Flawed Hair Evidence Used to Convict Innocent People

A picture is emerging of how flawed hair evidence was used to convict people who may have been innocent.

IMG: Richard Beranek – SRC: Coburn Dukehart/Wisconsin Center for Investigative Journalism

In one of the cases, Richard Beranek was convicted and sentenced to a prison term of 243 years. He was found guilty in a rape case where the rape had been committed 130 miles from where he lived. The rape victim picked him out of a number of photographs and told police that he was almost certainly the attacker. She then picked him out of a lineup.

Before she was raped, the 28-year-old woman had been followed around town. An unknown man had also been harassing her with sexually charged telephone calls. She suspected that the man lived nearby. Beranek would emerge as a prime suspect two years after the rape attack. Police thought Beranek, who was facing another sexual assault charge in his hometown, had the closest resemblance to a sketch they had drawn of the suspect in the rape in Stoughton.

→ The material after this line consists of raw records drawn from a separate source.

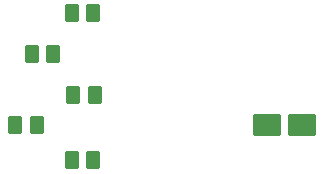
<source format=gbr>
%TF.GenerationSoftware,KiCad,Pcbnew,9.0.0*%
%TF.CreationDate,2025-03-25T11:32:13+05:30*%
%TF.ProjectId,solarpannel_project,736f6c61-7270-4616-9e6e-656c5f70726f,rev?*%
%TF.SameCoordinates,Original*%
%TF.FileFunction,Paste,Top*%
%TF.FilePolarity,Positive*%
%FSLAX46Y46*%
G04 Gerber Fmt 4.6, Leading zero omitted, Abs format (unit mm)*
G04 Created by KiCad (PCBNEW 9.0.0) date 2025-03-25 11:32:13*
%MOMM*%
%LPD*%
G01*
G04 APERTURE LIST*
G04 Aperture macros list*
%AMRoundRect*
0 Rectangle with rounded corners*
0 $1 Rounding radius*
0 $2 $3 $4 $5 $6 $7 $8 $9 X,Y pos of 4 corners*
0 Add a 4 corners polygon primitive as box body*
4,1,4,$2,$3,$4,$5,$6,$7,$8,$9,$2,$3,0*
0 Add four circle primitives for the rounded corners*
1,1,$1+$1,$2,$3*
1,1,$1+$1,$4,$5*
1,1,$1+$1,$6,$7*
1,1,$1+$1,$8,$9*
0 Add four rect primitives between the rounded corners*
20,1,$1+$1,$2,$3,$4,$5,0*
20,1,$1+$1,$4,$5,$6,$7,0*
20,1,$1+$1,$6,$7,$8,$9,0*
20,1,$1+$1,$8,$9,$2,$3,0*%
G04 Aperture macros list end*
%ADD10RoundRect,0.102200X-1.100000X-0.799400X1.100000X-0.799400X1.100000X0.799400X-1.100000X0.799400X0*%
%ADD11RoundRect,0.299280X-0.314245X-0.502120X0.314245X-0.502120X0.314245X0.502120X-0.314245X0.502120X0*%
G04 APERTURE END LIST*
D10*
%TO.C,C1*%
X167000000Y-87000000D03*
X164000000Y-87000000D03*
%TD*%
D11*
%TO.C,R2*%
X145912500Y-81000000D03*
X144087500Y-81000000D03*
%TD*%
%TO.C,R4*%
X144500000Y-87000000D03*
X142675000Y-87000000D03*
%TD*%
%TO.C,R3*%
X149412500Y-84500000D03*
X147587500Y-84500000D03*
%TD*%
%TO.C,R1*%
X149302500Y-77550000D03*
X147477500Y-77550000D03*
%TD*%
%TO.C,RV1*%
X149302500Y-90000000D03*
X147477500Y-90000000D03*
%TD*%
M02*

</source>
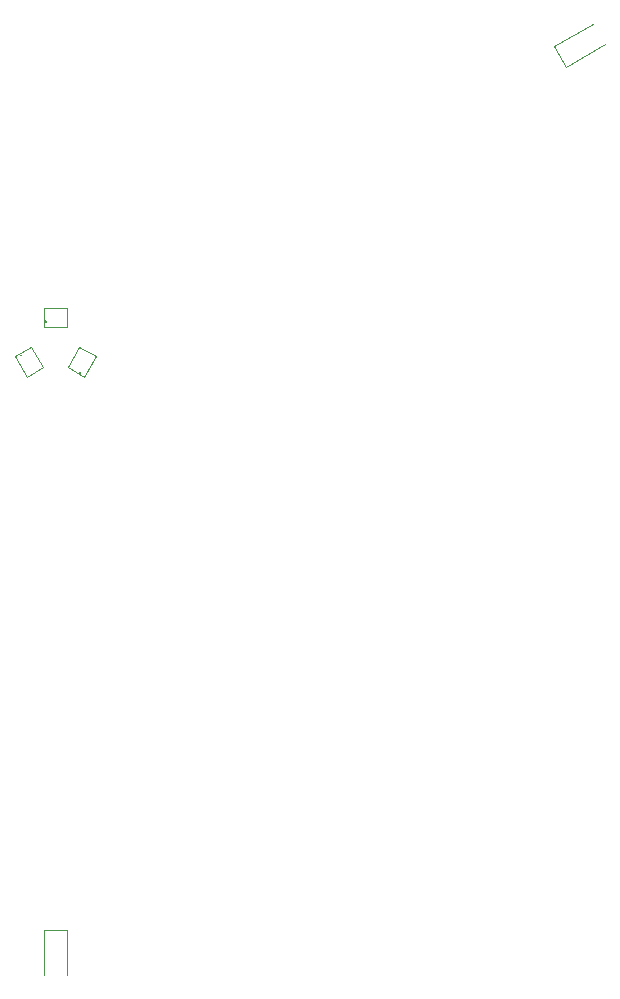
<source format=gbr>
G04 EAGLE Gerber RS-274X export*
G75*
%MOMM*%
%FSLAX34Y34*%
%LPD*%
%INSilkscreen Top*%
%IPPOS*%
%AMOC8*
5,1,8,0,0,1.08239X$1,22.5*%
G01*
G04 Define Apertures*
%ADD10C,0.050800*%
%ADD11C,0.050000*%
%ADD12C,0.127000*%
%ADD13C,0.076200*%
D10*
X47572Y50708D02*
X67572Y50708D01*
D11*
X67572Y66708D01*
X47572Y66708D01*
X47572Y50708D01*
D12*
X48931Y55329D02*
X48933Y55348D01*
X48939Y55366D01*
X48948Y55382D01*
X48961Y55396D01*
X48976Y55407D01*
X48993Y55415D01*
X49012Y55419D01*
X49030Y55419D01*
X49049Y55415D01*
X49066Y55407D01*
X49081Y55396D01*
X49094Y55382D01*
X49103Y55366D01*
X49109Y55348D01*
X49111Y55329D01*
X49109Y55310D01*
X49103Y55292D01*
X49094Y55276D01*
X49081Y55262D01*
X49066Y55251D01*
X49049Y55243D01*
X49030Y55239D01*
X49012Y55239D01*
X48993Y55243D01*
X48976Y55251D01*
X48961Y55262D01*
X48948Y55276D01*
X48939Y55292D01*
X48933Y55310D01*
X48931Y55329D01*
D10*
X23310Y25830D02*
X33310Y8510D01*
D11*
X47166Y16510D01*
X37166Y33830D01*
X23310Y25830D01*
D12*
X27946Y26886D02*
X27948Y26905D01*
X27954Y26923D01*
X27963Y26939D01*
X27976Y26953D01*
X27991Y26964D01*
X28008Y26972D01*
X28027Y26976D01*
X28045Y26976D01*
X28064Y26972D01*
X28081Y26964D01*
X28096Y26953D01*
X28109Y26939D01*
X28118Y26923D01*
X28124Y26905D01*
X28126Y26886D01*
X28124Y26867D01*
X28118Y26849D01*
X28109Y26833D01*
X28096Y26819D01*
X28081Y26808D01*
X28064Y26800D01*
X28045Y26796D01*
X28027Y26796D01*
X28008Y26800D01*
X27991Y26808D01*
X27976Y26819D01*
X27963Y26833D01*
X27954Y26849D01*
X27948Y26867D01*
X27946Y26886D01*
D10*
X81690Y8638D02*
X91690Y25958D01*
D11*
X77834Y33958D01*
X67834Y16638D01*
X81690Y8638D01*
D12*
X78323Y12203D02*
X78325Y12222D01*
X78331Y12240D01*
X78340Y12256D01*
X78353Y12270D01*
X78368Y12281D01*
X78385Y12289D01*
X78404Y12293D01*
X78422Y12293D01*
X78441Y12289D01*
X78458Y12281D01*
X78473Y12270D01*
X78486Y12256D01*
X78495Y12240D01*
X78501Y12222D01*
X78503Y12203D01*
X78501Y12184D01*
X78495Y12166D01*
X78486Y12150D01*
X78473Y12136D01*
X78458Y12125D01*
X78441Y12117D01*
X78422Y12113D01*
X78404Y12113D01*
X78385Y12117D01*
X78368Y12125D01*
X78353Y12136D01*
X78340Y12150D01*
X78331Y12166D01*
X78325Y12184D01*
X78323Y12203D01*
D13*
X479466Y288382D02*
X512462Y307432D01*
X522462Y290112D02*
X489466Y271062D01*
X479466Y288382D01*
X67623Y-459600D02*
X67623Y-497700D01*
X47623Y-497700D02*
X47623Y-459600D01*
X67623Y-459600D01*
M02*

</source>
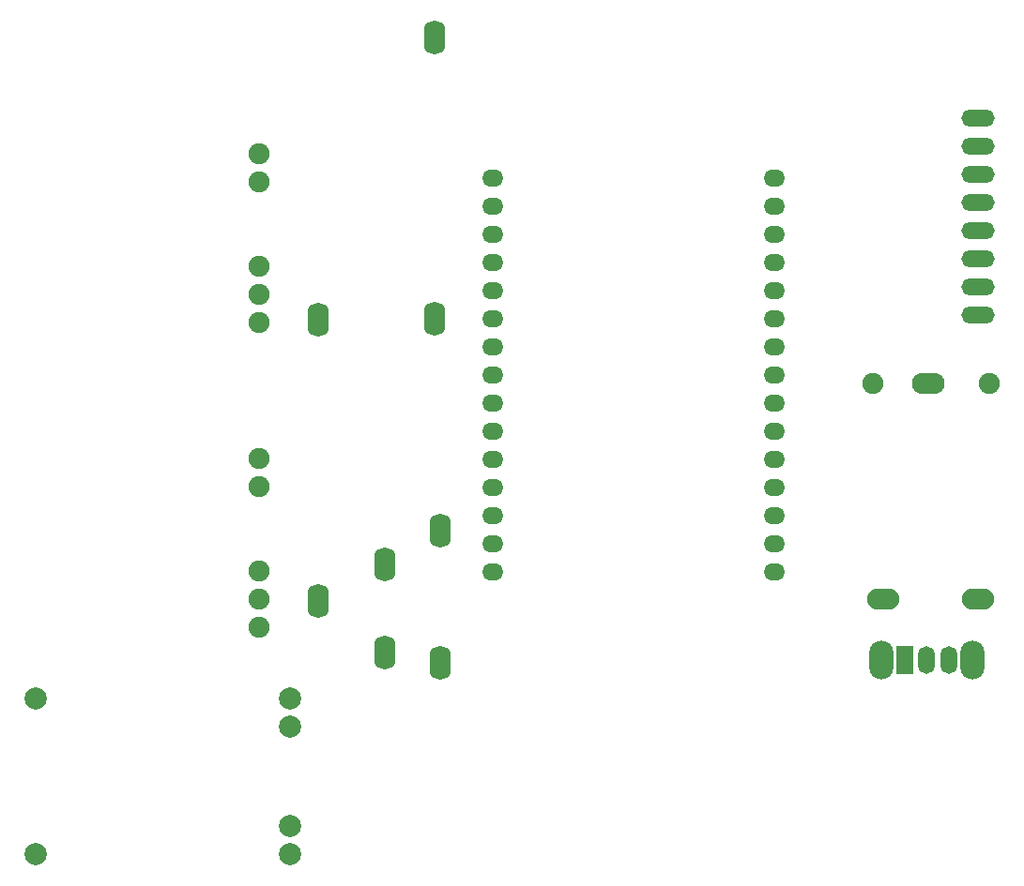
<source format=gbr>
%TF.GenerationSoftware,KiCad,Pcbnew,9.0.1*%
%TF.CreationDate,2025-05-14T15:59:23+08:00*%
%TF.ProjectId,emgPCB,656d6750-4342-42e6-9b69-6361645f7063,rev?*%
%TF.SameCoordinates,Original*%
%TF.FileFunction,Copper,L2,Bot*%
%TF.FilePolarity,Positive*%
%FSLAX46Y46*%
G04 Gerber Fmt 4.6, Leading zero omitted, Abs format (unit mm)*
G04 Created by KiCad (PCBNEW 9.0.1) date 2025-05-14 15:59:23*
%MOMM*%
%LPD*%
G01*
G04 APERTURE LIST*
G04 Aperture macros list*
%AMRoundRect*
0 Rectangle with rounded corners*
0 $1 Rounding radius*
0 $2 $3 $4 $5 $6 $7 $8 $9 X,Y pos of 4 corners*
0 Add a 4 corners polygon primitive as box body*
4,1,4,$2,$3,$4,$5,$6,$7,$8,$9,$2,$3,0*
0 Add four circle primitives for the rounded corners*
1,1,$1+$1,$2,$3*
1,1,$1+$1,$4,$5*
1,1,$1+$1,$6,$7*
1,1,$1+$1,$8,$9*
0 Add four rect primitives between the rounded corners*
20,1,$1+$1,$2,$3,$4,$5,0*
20,1,$1+$1,$4,$5,$6,$7,0*
20,1,$1+$1,$6,$7,$8,$9,0*
20,1,$1+$1,$8,$9,$2,$3,0*%
G04 Aperture macros list end*
%TA.AperFunction,ComponentPad*%
%ADD10RoundRect,0.799900X0.150100X-0.700100X0.150100X0.700100X-0.150100X0.700100X-0.150100X-0.700100X0*%
%TD*%
%TA.AperFunction,ComponentPad*%
%ADD11RoundRect,0.799900X-0.150100X0.700100X-0.150100X-0.700100X0.150100X-0.700100X0.150100X0.700100X0*%
%TD*%
%TA.AperFunction,ComponentPad*%
%ADD12O,1.900000X1.524000*%
%TD*%
%TA.AperFunction,ComponentPad*%
%ADD13O,2.200000X3.500000*%
%TD*%
%TA.AperFunction,ComponentPad*%
%ADD14R,1.500000X2.500000*%
%TD*%
%TA.AperFunction,ComponentPad*%
%ADD15O,1.500000X2.500000*%
%TD*%
%TA.AperFunction,ComponentPad*%
%ADD16O,2.905000X1.905000*%
%TD*%
%TA.AperFunction,ComponentPad*%
%ADD17C,1.905000*%
%TD*%
%TA.AperFunction,ComponentPad*%
%ADD18O,2.952500X1.905000*%
%TD*%
%TA.AperFunction,ComponentPad*%
%ADD19C,2.000000*%
%TD*%
%TA.AperFunction,ComponentPad*%
%ADD20O,3.000000X1.500000*%
%TD*%
G04 APERTURE END LIST*
D10*
%TO.P,R4,2*%
%TO.N,Net-(BC1-VOUT-)*%
X140000000Y-50300000D03*
%TO.P,R4,1*%
%TO.N,Net-(EMG_v2--Vs)*%
X140000000Y-75700000D03*
%TD*%
D11*
%TO.P,R3,1*%
%TO.N,Net-(EMG_v2-+Vs)*%
X129500000Y-75800000D03*
%TO.P,R3,2*%
%TO.N,Net-(BC1-VOUT+)*%
X129500000Y-101200000D03*
%TD*%
%TO.P,R1,1*%
%TO.N,Net-(EMG_v1--Vs)*%
X140500000Y-94785000D03*
%TO.P,R1,2*%
%TO.N,Net-(BC1-VOUT-)*%
X140500000Y-106723000D03*
%TD*%
D10*
%TO.P,R2,1*%
%TO.N,Net-(BC1-GND)*%
X135519500Y-105853000D03*
%TO.P,R2,2*%
%TO.N,Net-(EMG_v1-GND-Pad1)*%
X135519500Y-97853000D03*
%TD*%
D12*
%TO.P,U1,1,VIN*%
%TO.N,Net-(BC1-VOUT+)*%
X145252460Y-98500000D03*
%TO.P,U1,16,3.3v*%
%TO.N,unconnected-(U1-3.3v-Pad16)*%
X170652460Y-98500000D03*
%TO.P,U1,2,GND*%
%TO.N,Net-(EMG_v1-GND-Pad1)*%
X145252460Y-95960000D03*
%TO.P,U1,17,GND*%
%TO.N,unconnected-(U1-GND-Pad17)*%
X170652460Y-95960000D03*
%TO.P,U1,3,GPIO13*%
%TO.N,unconnected-(U1-GPIO13-Pad3)*%
X145252460Y-93420000D03*
%TO.P,U1,18,GPIO15*%
%TO.N,unconnected-(U1-GPIO15-Pad18)*%
X170652460Y-93420000D03*
%TO.P,U1,4,GPIO12*%
%TO.N,unconnected-(U1-GPIO12-Pad4)*%
X145252460Y-90880000D03*
%TO.P,U1,19,GPIO2*%
%TO.N,unconnected-(U1-GPIO2-Pad19)*%
X170652460Y-90880000D03*
%TO.P,U1,5,GPIO14*%
%TO.N,unconnected-(U1-GPIO14-Pad5)*%
X145252460Y-88340000D03*
%TO.P,U1,20,GPIO4*%
%TO.N,unconnected-(U1-GPIO4-Pad20)*%
X170652460Y-88340000D03*
%TO.P,U1,6,GPIO27*%
%TO.N,unconnected-(U1-GPIO27-Pad6)*%
X145252460Y-85800000D03*
%TO.P,U1,21,GPIO16*%
%TO.N,unconnected-(U1-GPIO16-Pad21)*%
X170652460Y-85800000D03*
%TO.P,U1,7,GPIO26*%
%TO.N,unconnected-(U1-GPIO26-Pad7)*%
X145252460Y-83260000D03*
%TO.P,U1,22,GPIO17*%
%TO.N,unconnected-(U1-GPIO17-Pad22)*%
X170652460Y-83260000D03*
%TO.P,U1,8,GPIO25*%
%TO.N,unconnected-(U1-GPIO25-Pad8)*%
X145252460Y-80720000D03*
%TO.P,U1,23,GPIO5*%
%TO.N,unconnected-(U1-GPIO5-Pad23)*%
X170652460Y-80720000D03*
%TO.P,U1,9,GPIO33*%
%TO.N,unconnected-(U1-GPIO33-Pad9)*%
X145252460Y-78180000D03*
%TO.P,U1,24,GPIO18*%
%TO.N,unconnected-(U1-GPIO18-Pad24)*%
X170652460Y-78180000D03*
%TO.P,U1,10,GPIO32*%
%TO.N,Net-(EMG_v1-SIG)*%
X145252460Y-75640000D03*
%TO.P,U1,25,GPIO19*%
%TO.N,unconnected-(U1-GPIO19-Pad25)*%
X170652460Y-75640000D03*
%TO.P,U1,11,GPIO35*%
%TO.N,unconnected-(U1-GPIO35-Pad11)*%
X145252460Y-73100000D03*
%TO.P,U1,26,GPIO21*%
%TO.N,Net-(U1-GPIO21)*%
X170652460Y-73100000D03*
%TO.P,U1,12,GPIO34*%
%TO.N,Net-(EMG_v2-SIG)*%
X145252460Y-70560000D03*
%TO.P,U1,27,GPIO3*%
%TO.N,unconnected-(U1-GPIO3-Pad27)*%
X170652460Y-70560000D03*
%TO.P,U1,13,GPIO39*%
%TO.N,unconnected-(U1-GPIO39-Pad13)*%
X145252460Y-68020000D03*
%TO.P,U1,28,GPIO1*%
%TO.N,unconnected-(U1-GPIO1-Pad28)*%
X170652460Y-68020000D03*
%TO.P,U1,14,GPIO36*%
%TO.N,unconnected-(U1-GPIO36-Pad14)*%
X145252460Y-65480000D03*
%TO.P,U1,29,GPIO22*%
%TO.N,Net-(U1-GPIO22)*%
X170652460Y-65480000D03*
%TO.P,U1,15,EN*%
%TO.N,unconnected-(U1-EN-Pad15)*%
X145252460Y-62940000D03*
%TO.P,U1,30,GPIO23*%
%TO.N,unconnected-(U1-GPIO23-Pad30)*%
X170652460Y-62940000D03*
%TD*%
D13*
%TO.P,SW1,*%
%TO.N,*%
X180300000Y-106500000D03*
X188500000Y-106500000D03*
D14*
%TO.P,SW1,1,A*%
%TO.N,Net-(SW1A-A)*%
X182400000Y-106500000D03*
D15*
%TO.P,SW1,2,B*%
%TO.N,Net-(BC1-VIN+)*%
X184400000Y-106500000D03*
%TO.P,SW1,3*%
%TO.N,N/C*%
X186400000Y-106500000D03*
%TD*%
D16*
%TO.P,BC1,1,VIN+*%
%TO.N,Net-(BC1-VIN+)*%
X180500000Y-101000000D03*
%TO.P,BC1,2,VIN-*%
%TO.N,Net-(BC1-VIN-)*%
X189000000Y-101000000D03*
D17*
%TO.P,BC1,3,VOUT+*%
%TO.N,Net-(BC1-VOUT+)*%
X179500000Y-81500000D03*
%TO.P,BC1,4,VOUT-*%
%TO.N,Net-(BC1-VOUT-)*%
X190000000Y-81500000D03*
D18*
%TO.P,BC1,5,GND*%
%TO.N,Net-(BC1-GND)*%
X184523750Y-81500000D03*
%TD*%
D17*
%TO.P,EMG_v2,1,GND*%
%TO.N,Net-(EMG_v1-GND-Pad1)*%
X124200500Y-60759800D03*
%TO.P,EMG_v2,2,SIG*%
%TO.N,Net-(EMG_v2-SIG)*%
X124200500Y-63299800D03*
%TO.P,EMG_v2,3,-Vs*%
%TO.N,Net-(EMG_v2--Vs)*%
X124200500Y-70919800D03*
%TO.P,EMG_v2,4,GND*%
%TO.N,Net-(EMG_v1-GND-Pad1)*%
X124200500Y-73459800D03*
%TO.P,EMG_v2,5,+Vs*%
%TO.N,Net-(EMG_v2-+Vs)*%
X124200500Y-75999800D03*
%TD*%
%TO.P,EMG_v1,1,GND*%
%TO.N,Net-(EMG_v1-GND-Pad1)*%
X124200500Y-88259800D03*
%TO.P,EMG_v1,2,SIG*%
%TO.N,Net-(EMG_v1-SIG)*%
X124200500Y-90799800D03*
%TO.P,EMG_v1,3,-Vs*%
%TO.N,Net-(EMG_v1--Vs)*%
X124200500Y-98419800D03*
%TO.P,EMG_v1,4,GND*%
%TO.N,Net-(EMG_v1-GND-Pad1)*%
X124200500Y-100959800D03*
%TO.P,EMG_v1,5,+Vs*%
%TO.N,Net-(BC1-VOUT+)*%
X124200500Y-103499800D03*
%TD*%
D19*
%TO.P,TP4056_1,4,BAT-*%
%TO.N,Net-(BT1--)*%
X127000000Y-121460000D03*
%TO.P,TP4056_1,3,BAT+*%
%TO.N,Net-(BT1-+)*%
X127000000Y-112540000D03*
%TO.P,TP4056_1,6,OUT-*%
%TO.N,Net-(BC1-VIN-)*%
X127000000Y-124000000D03*
%TO.P,TP4056_1,5,OUT+*%
%TO.N,Net-(SW1A-A)*%
X127000000Y-110000000D03*
%TO.P,TP4056_1,2,IN-*%
%TO.N,unconnected-(TP4056_1-IN--Pad2)*%
X104000000Y-124000000D03*
%TO.P,TP4056_1,1,IN+*%
%TO.N,unconnected-(TP4056_1-IN+-Pad1)*%
X104000000Y-110000000D03*
%TD*%
D20*
%TO.P,ACC1,AD0,AD0*%
%TO.N,unconnected-(ACC1-PadAD0)*%
X189000000Y-60127400D03*
%TO.P,ACC1,GND,GND*%
%TO.N,Net-(BC1-GND)*%
X189000000Y-72827400D03*
%TO.P,ACC1,INT,INT*%
%TO.N,unconnected-(ACC1-PadINT)*%
X189000000Y-57587400D03*
%TO.P,ACC1,SCL,SCL*%
%TO.N,Net-(U1-GPIO22)*%
X189000000Y-70287400D03*
%TO.P,ACC1,SDA,SDA*%
%TO.N,Net-(U1-GPIO21)*%
X189000000Y-67747400D03*
%TO.P,ACC1,VCC,VCC*%
%TO.N,Net-(BC1-VOUT+)*%
X189000000Y-75367400D03*
%TO.P,ACC1,XCL,XCL*%
%TO.N,unconnected-(ACC1-PadXCL)*%
X189000000Y-62667400D03*
%TO.P,ACC1,XDA,XDA*%
%TO.N,unconnected-(ACC1-PadXDA)*%
X189000000Y-65207400D03*
%TD*%
M02*

</source>
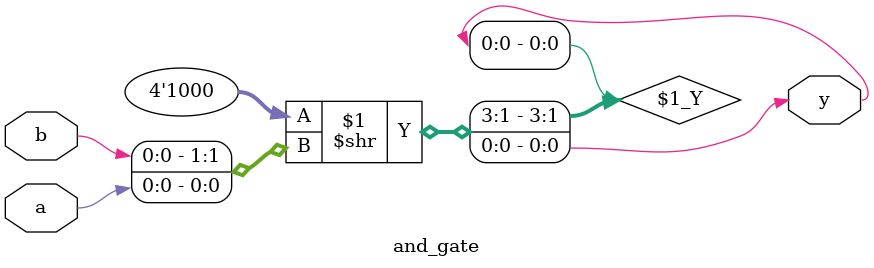
<source format=v>
/* Generated by Yosys 0.35+58 (git sha1 8bd681acf, gcc 9.4.0-1ubuntu1~20.04.2 -fPIC -Os) */

(* top =  1  *)
(* src = "./benchmark/and_gate.v:1.1-3.10" *)
module and_gate(a, b, y);
  (* src = "./benchmark/and_gate.v:1.23-1.24" *)
  input a;
  wire a;
  (* src = "./benchmark/and_gate.v:1.32-1.33" *)
  input b;
  wire b;
  (* src = "./benchmark/and_gate.v:1.42-1.43" *)
  output y;
  wire y;
  assign y = 4'h8 >> { b, a };
endmodule

</source>
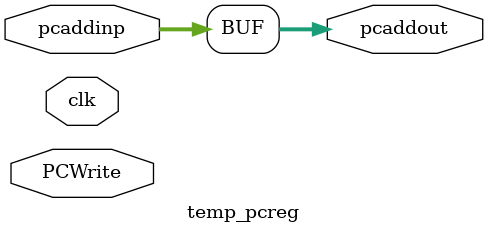
<source format=v>
`timescale 1ns/10ps

module tb_pcreg();

// reg rst, PCWrite;
// reg [14:0]pcaddinp;
// wire [14:0] pcaddout;

// pcreg uut(pcaddout,pcaddinp,PCWrite,rst);

// initial 
// begin
// 	#00 rst = 1'b1; PCWrite = 1'b1;
// 	#04 rst = 1'b0;
// 	#100 $finish;
// end

// initial
// begin
// $dumpfile("pcreg.vcd");
// $dumpvars;
// end
endmodule

module pcreg(pcaddout,pcaddinp,PCWrite, Resetzero);
//declare inputs and outputs
output reg [14:0] pcaddout;
input [14:0] pcaddinp;
input PCWrite, Resetzero;

always @(pcaddinp)
begin
	if(Resetzero == 1'b1)
		pcaddout = 15'b0;
	else if(PCWrite == 1'b1)
		pcaddout = pcaddinp;
end
endmodule 

module temp_pcreg(pcaddout,pcaddinp,PCWrite, clk);
//declare inputs and outputs
output reg [14:0] pcaddout;
input [14:0] pcaddinp;
input PCWrite,clk;

always @(pcaddinp)
begin
	#1 pcaddout = pcaddinp;
end
endmodule 

</source>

Wayne Oakes was the FBI analyst in the case. He sealed Beranek’s fate by concluding that a hair that was found in the rapist’s underwear closely matched his. Although the FBI was aware that microscopic hair comparison was not the most accurate method of suspect identification, Oakes still used the process in Beranek’s case. Even a high-powered microscope can show hair from different individuals to look identical. Oakes had sighted Michael Malone, who he said was an analyst with more experience, to further bolster his case. Malone who was said to have a near-flawless ability when it came to comparing hair samples had confirmed that Beranek’s hair matched the sample.

During the case, Beranek had multiple witnesses who testified that he was innocent and far away from the scene of the crime when the crime occurred. But that did not stop the jury from finding him guilty on nine counts of felony. Daniel Moeser, who was a circuit judge in Dane County at the time, sentenced him to serve a prison term of 243 years. He was sentenced as a repeat criminal offender.

Beranek, who is now 59, was recently exonerated.

The microscopic hair comparison method used by the FBI has been called into question in several hundred cases nationwide. Beranek’s is one of those cases. According to DNA testing, Beranek was not the original source of the hair that was found in the underwear of the perpetrator. He is also not the source of the sperm found on the victim’s underwear. This is according to findings in a motion that was filed for a new trial in 2016. The motion was filed by attorneys working with the Innocence Project in New York and Wisconsin. The FBI has since acknowledged that the testimony used by Oakes in Beranek’s contained significant errors. The implication that hair found at a crime scene can be associated with one person and exclude everyone else has no scientific basis according to the FBI.

There are approximately 3,000 cases that are set to be re-examined. These are cases in which the FBI used fiber or hair analysis before DNA testing was widely available from the year 2000 onwards. A total of 1,600 have already been reviewed. The review has found 90 percent of the cases to be faulty.